WHAT YOU HAVE TO DO:
Drop the pictures and extract exactly the lines from the one that contains "text: Material ->" through the end of the material.

RECORDS FOR THE EXERCISE:

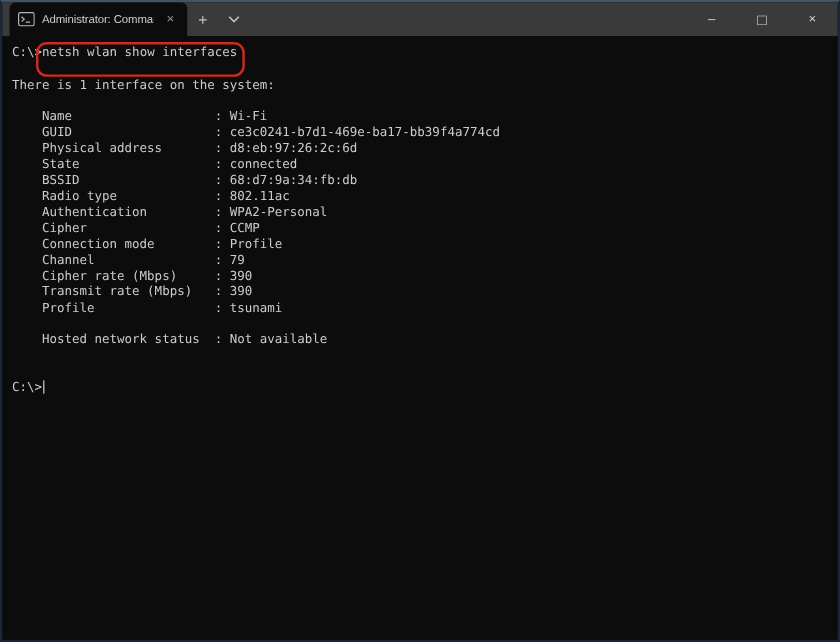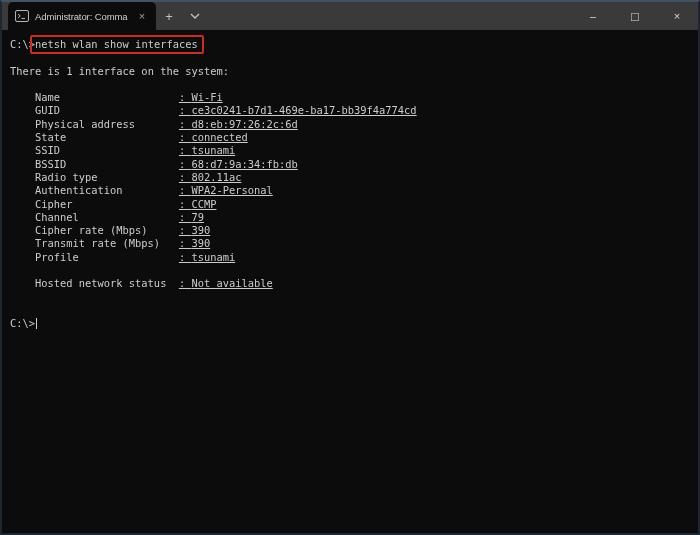"netsh wlan show interfaces" .cmd-box { border-radius: 2px -> 9px; padding: 1px 4px 2px 3px -> 1px 4px 12px 3px }
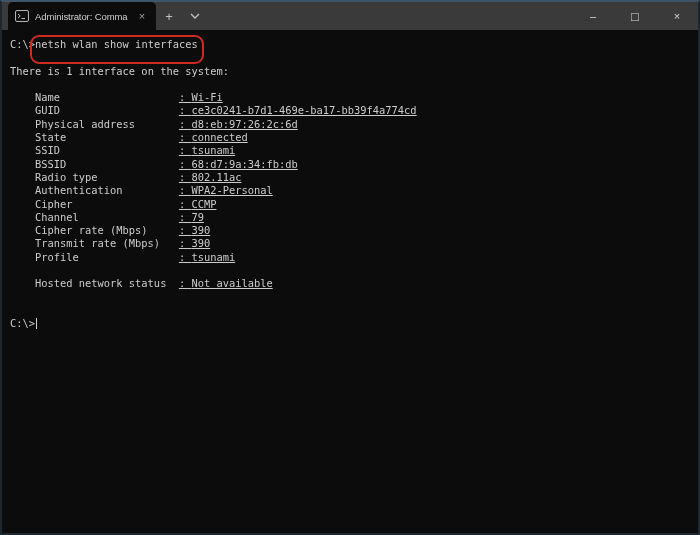"Name Wi-Fi" .row { text-decoration: underline -> none }
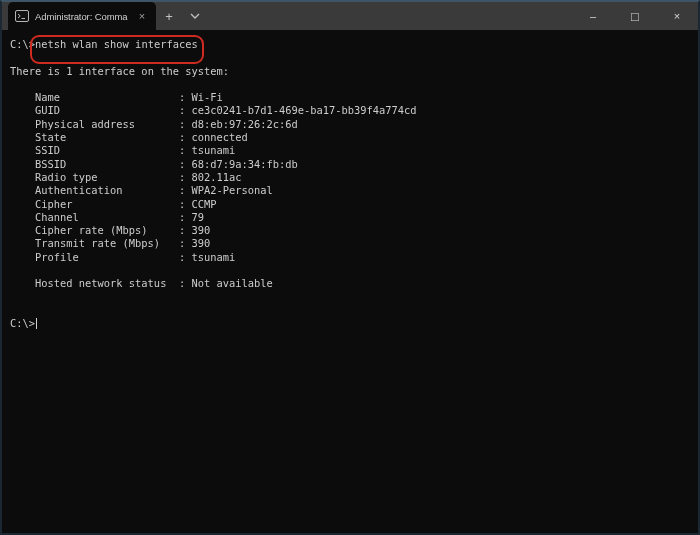"SSID tsunami" div.line { html: <div><span>SSID</span><span>tsunami</span></div> -> none }
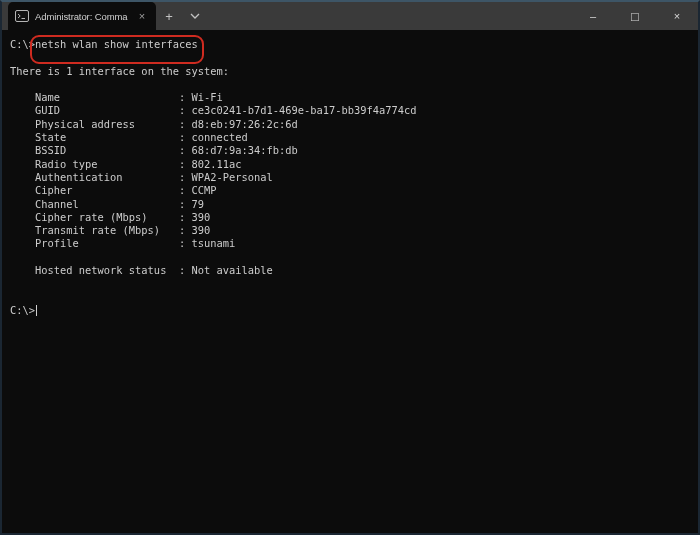"Connection mode Profile" div.line { html: none -> <div><span>Connection mode</span><span>Profile</span></div> }
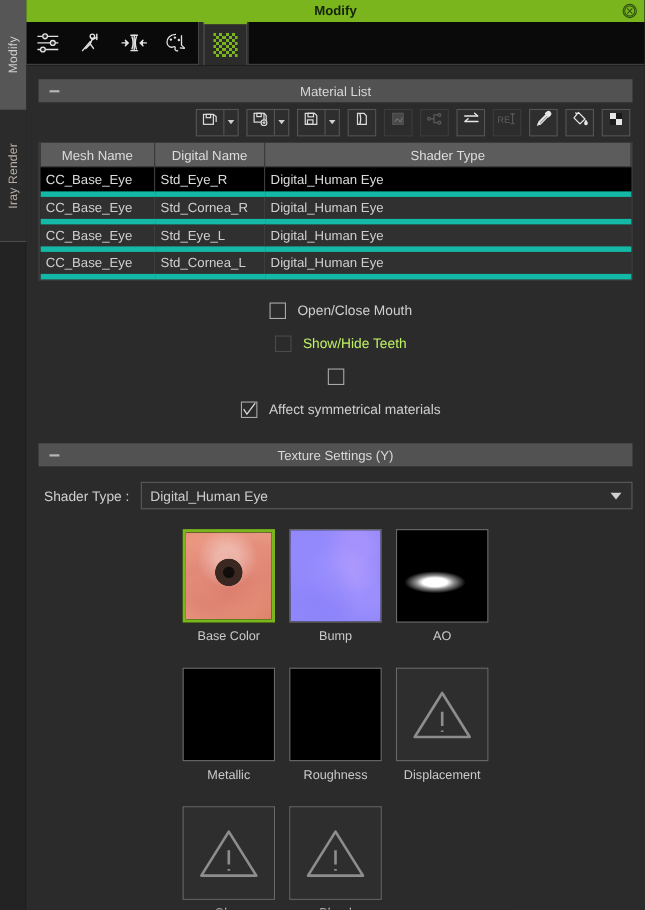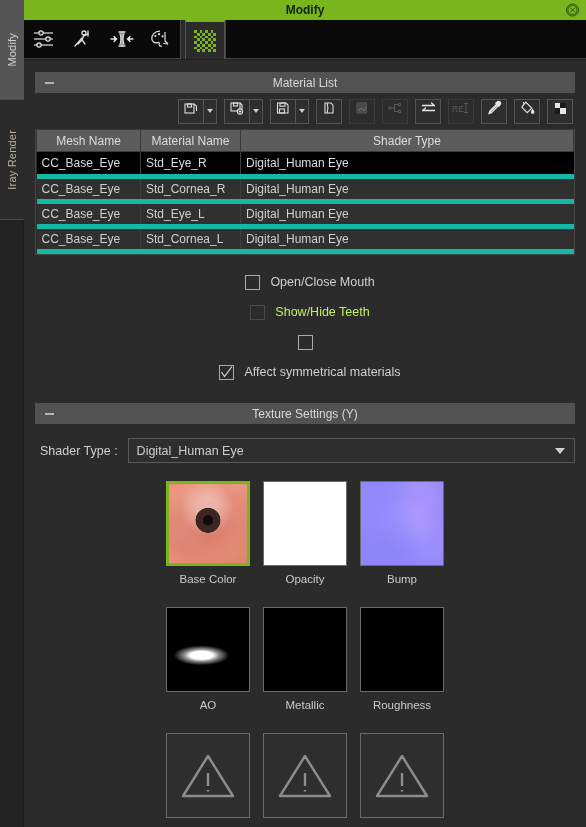"Material Name" th.c2 { text: Material -> Digital }
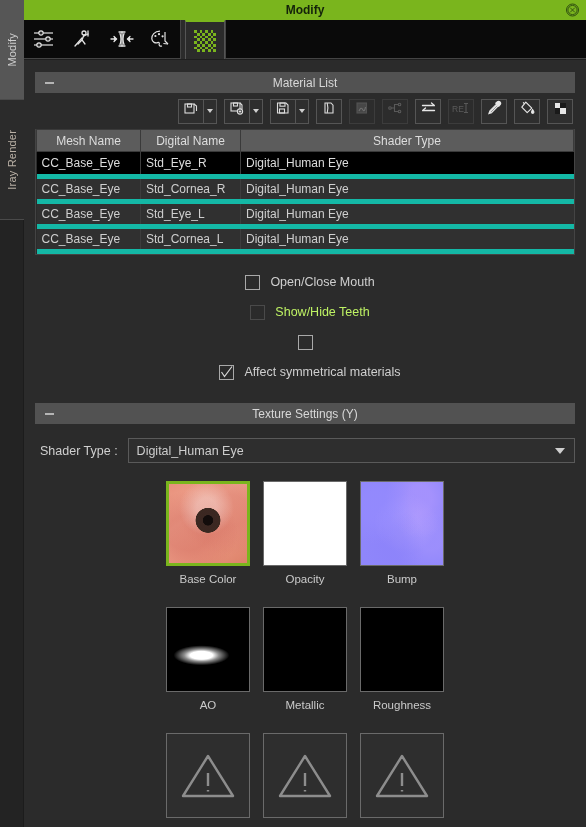"Opacity" div.texcell { html: <div> <div> <div></div> </div> <div>Opacity</div> </div> -> none }
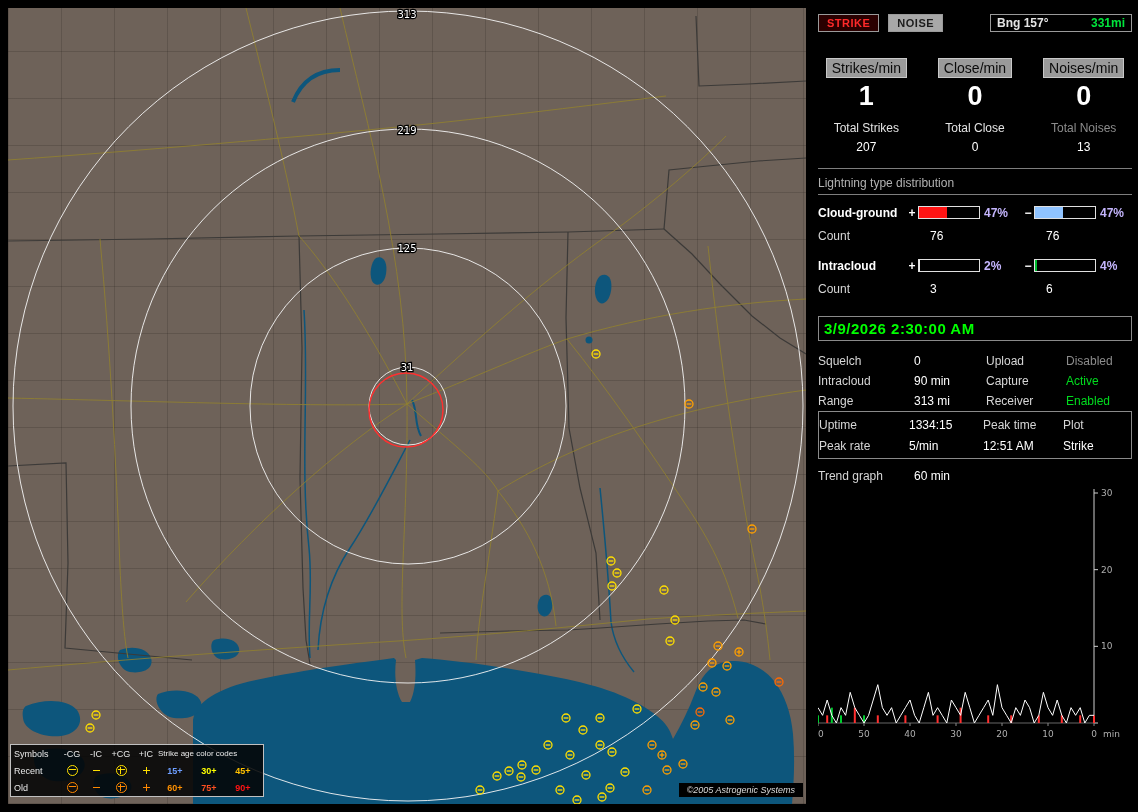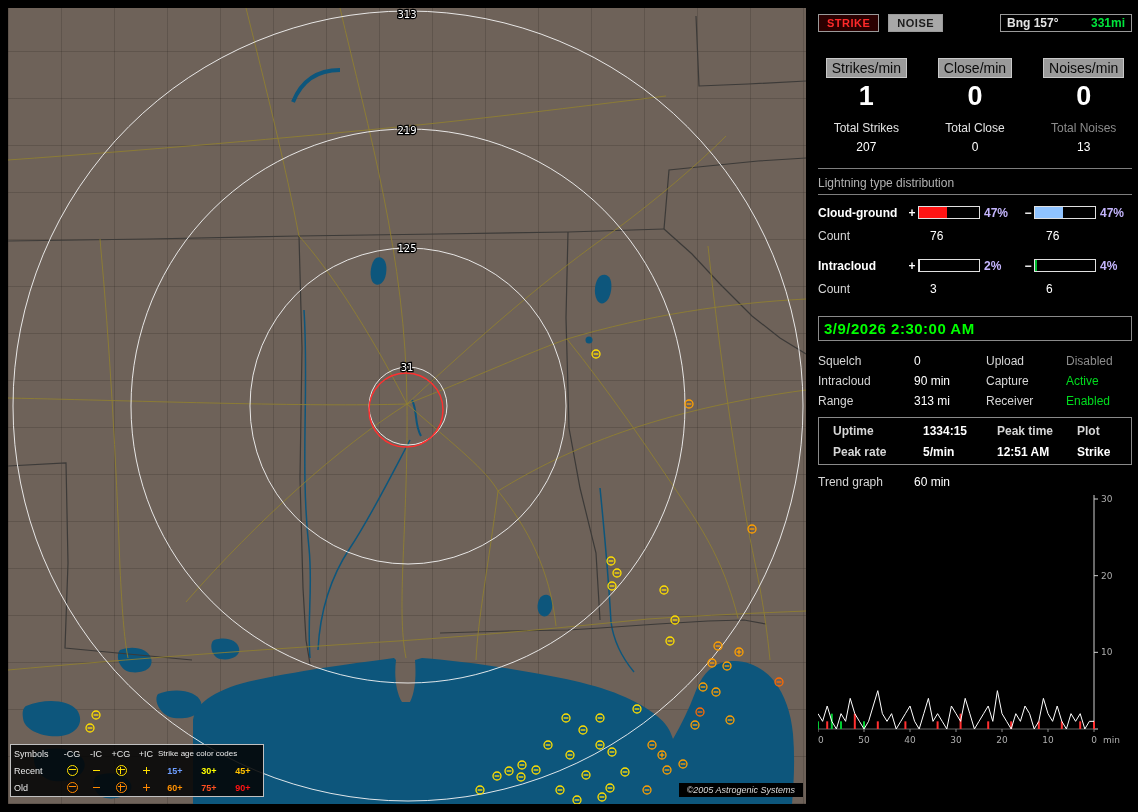"Bng 157°" .bng { width: 132px -> 142px }
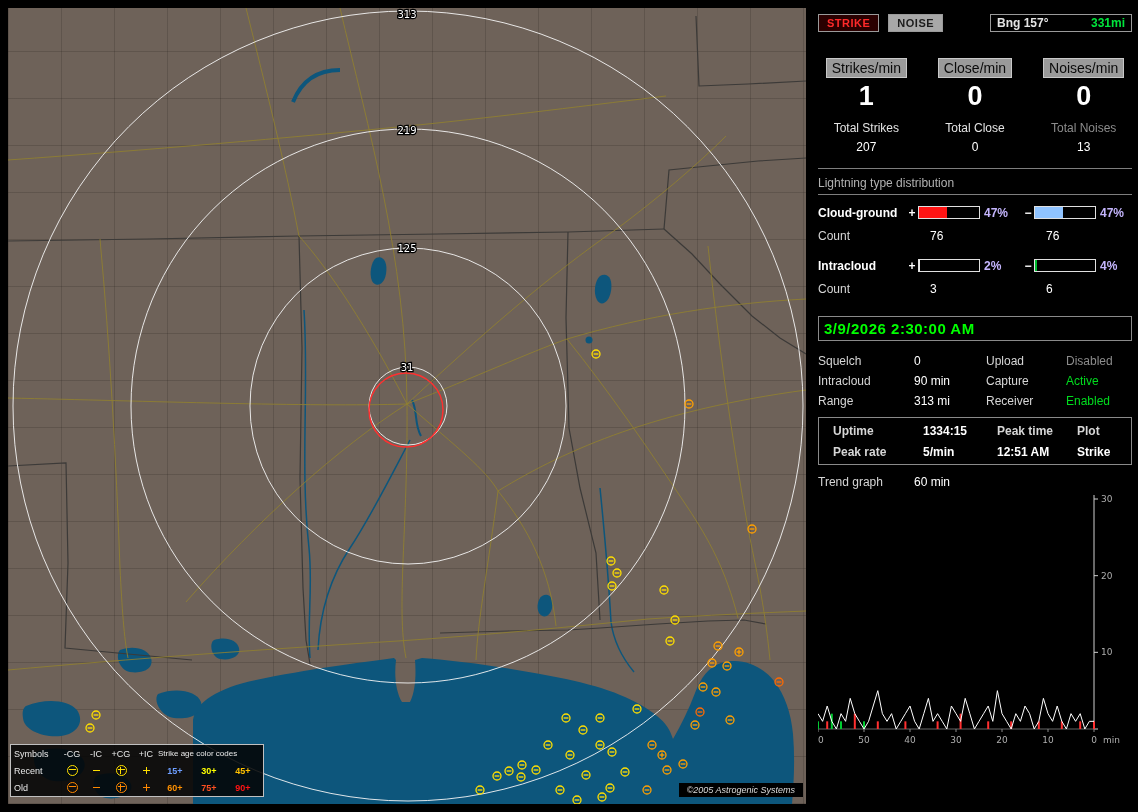"Uptime" .up-box { font-weight: bold -> none; margin-top: 6px -> 0; padding: 2px 14px -> 2px 0 }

RESPONSE TO THE TASK:
"Material Name" th.c2 { text: Material -> Digital }
"Opacity" div.texcell { html: <div> <div> <div></div> </div> <div>Opacity</div> </div> -> none }
"Bng 157°" .bng { width: 132px -> 142px }
"Uptime" .up-box { font-weight: bold -> none; margin-top: 6px -> 0; padding: 2px 14px -> 2px 0 }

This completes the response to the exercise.